Late last week, the State Department announced a $10 million reward for information leading to the capture of Ezedin Abdel Aziz Khalil, aka Yasin al-Suri -- Yasin the Syrian. Serious students of terrorism and counterterrorism saw this as big news for two reasons.
The first is tactical: Never before has a reward been offered for the capture of a terrorist financier. But the moneymen are vital links in the terrorist chain so targeting them makes sense. Also unusual is the amount: Only Ayman al-Zawahiri, who has been trying to fill Osama bin Laden's shoes at al Qaida's main office, commands a larger bounty ($25 million).
The second reason is strategic: al-Suri is an al Qaida operative who, since 2005, has been living in Iran, working in collaboration with the theocratic regime, according to U.S. officials. "Under an agreement between al Qaida and the Government of Iran, Yasin al-Suri has helped move money and recruits through Iran to al Qaida leaders in neighboring countries in the region," Robert Hartung, State Department assistant director for threat investigations and analysis, told reporters. "He is a dedicated terrorist working in support of al Qaida with the support of the Government of Iran, which the Department of State has designated a state sponsor of terrorism."
Those are stunning words. Within the foreign policy establishment the prevailing orthodoxy has long maintained that Iran's Shia rulers despise the Sunnis of al-Qaida; that the enmity is mutual; and that operational cooperation between them is therefore inconceivable. It also has been a longstanding article of faith that the terrorist groups threatening America are "non-state" actors, groups limited in their capabilities because they do not enjoy the support of national rulers with all the resources those rulers can bring to the table.
Dissenting from that paradigm have been such analysts as Michael Ledeen and Thomas Joscelyn of the Foundation for Defense of Democracies and Stephen Hayes of The Weekly Standard.
They have argued that Iran and al Qaida collaborate despite theological and ideological differences; that many, if not most, of the Islamist groups waging war against the West are linked like strands of a spider's web; and that Iran is the "terrorist master."
For U.S. government spokesmen to talk of Iran working hand-in-bloody-glove with Al Qaida is a little like Inquisitors in 1663 saying to Galileo: "OK, Gal, maybe you're right. Maybe the Earth does move around the sun after all."
Ties between Iran and al-Qaida trace back to the early 1990s when Hasan Al-Turabi, the leader of Sudan's National Islamic Front, made it his mission to encourage Sunni-Shia reconciliation. Al-Turabi facilitated a series of meeting between bin Laden, then living in Khartoum, and envoys from Tehran. It did not take long for Iran and al-Qaida to reach an informal agreement: Iran would provide training, intelligence and explosives. Al-Qaida would make good use of these services and products against common enemies.
The 9/11 Commission Report has a section titled: "Assistance from Hezbollah and Iran to Al Qaida." It notes that what began in Sudan continued: "Intelligence indicates the persistence of contacts between Iranian security officials and senior Al-Qaida figures after Bin Laden's return to Afghanistan... Iran made a concerted effort to strengthen relations with Al Qaida after the October 2000 attack on the USS Cole ..."
The report also found "strong evidence that Iran facilitated the transit of Al Qaida members into and out of Afghanistan before 9/11, and that some of these were future 9/11 hijackers." In May of this year, The New York Times reported that two defectors from Iran's intelligence service "testified that Iranian officials had 'foreknowledge of the 9/11 attacks' " and that one of them "claimed that Iran was involved in planning the attacks."
There's more.

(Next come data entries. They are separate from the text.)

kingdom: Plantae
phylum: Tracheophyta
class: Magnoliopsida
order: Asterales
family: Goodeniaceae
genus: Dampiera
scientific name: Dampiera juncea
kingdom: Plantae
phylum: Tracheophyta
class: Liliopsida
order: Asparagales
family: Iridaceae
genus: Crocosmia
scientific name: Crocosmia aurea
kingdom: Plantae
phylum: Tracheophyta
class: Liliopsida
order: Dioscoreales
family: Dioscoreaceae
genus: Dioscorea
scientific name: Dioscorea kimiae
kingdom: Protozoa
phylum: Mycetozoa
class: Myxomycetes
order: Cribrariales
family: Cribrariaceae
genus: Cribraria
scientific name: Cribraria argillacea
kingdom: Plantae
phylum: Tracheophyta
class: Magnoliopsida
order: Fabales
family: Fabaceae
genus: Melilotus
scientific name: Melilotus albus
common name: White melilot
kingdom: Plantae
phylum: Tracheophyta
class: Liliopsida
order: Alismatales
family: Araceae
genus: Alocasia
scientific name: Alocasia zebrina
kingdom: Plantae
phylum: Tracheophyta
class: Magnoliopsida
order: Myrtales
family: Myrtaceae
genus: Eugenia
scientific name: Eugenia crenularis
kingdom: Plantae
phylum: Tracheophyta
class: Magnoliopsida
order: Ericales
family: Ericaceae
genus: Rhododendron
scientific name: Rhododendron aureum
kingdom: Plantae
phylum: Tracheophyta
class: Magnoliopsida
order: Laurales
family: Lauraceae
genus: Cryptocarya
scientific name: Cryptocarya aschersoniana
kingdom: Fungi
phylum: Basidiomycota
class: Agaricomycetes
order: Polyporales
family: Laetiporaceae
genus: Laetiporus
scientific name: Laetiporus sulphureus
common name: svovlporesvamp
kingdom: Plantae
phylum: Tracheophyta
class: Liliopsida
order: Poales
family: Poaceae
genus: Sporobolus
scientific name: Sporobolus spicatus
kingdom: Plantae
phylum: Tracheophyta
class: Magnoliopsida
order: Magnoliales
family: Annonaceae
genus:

A year ago, Hayes and Joscelyn wrote: "Nearly a decade after the 9/11 attacks, not only do we have abundant evidence that Iran, the world's foremost state sponsor of terror, supports al Qaida. We also have evidence that Iran actively assists terrorists and insurgents targeting our soldiers and diplomats" in both Afghanistan and Iraq.
In an interview last week, Defense Secretary Leon Panetta said that if Iranian rulers "proceed and we get intelligence that they are proceeding with developing a nuclear weapon then we will take whatever steps necessary to stop it." Was he bluffing? Or has there been a fundamental change in how senior members of the Obama administration understand who America's enemies are, how they operate and cooperate? Or is this still an on-going debate within the administration? I suspect we'll find out sometime in the New Year.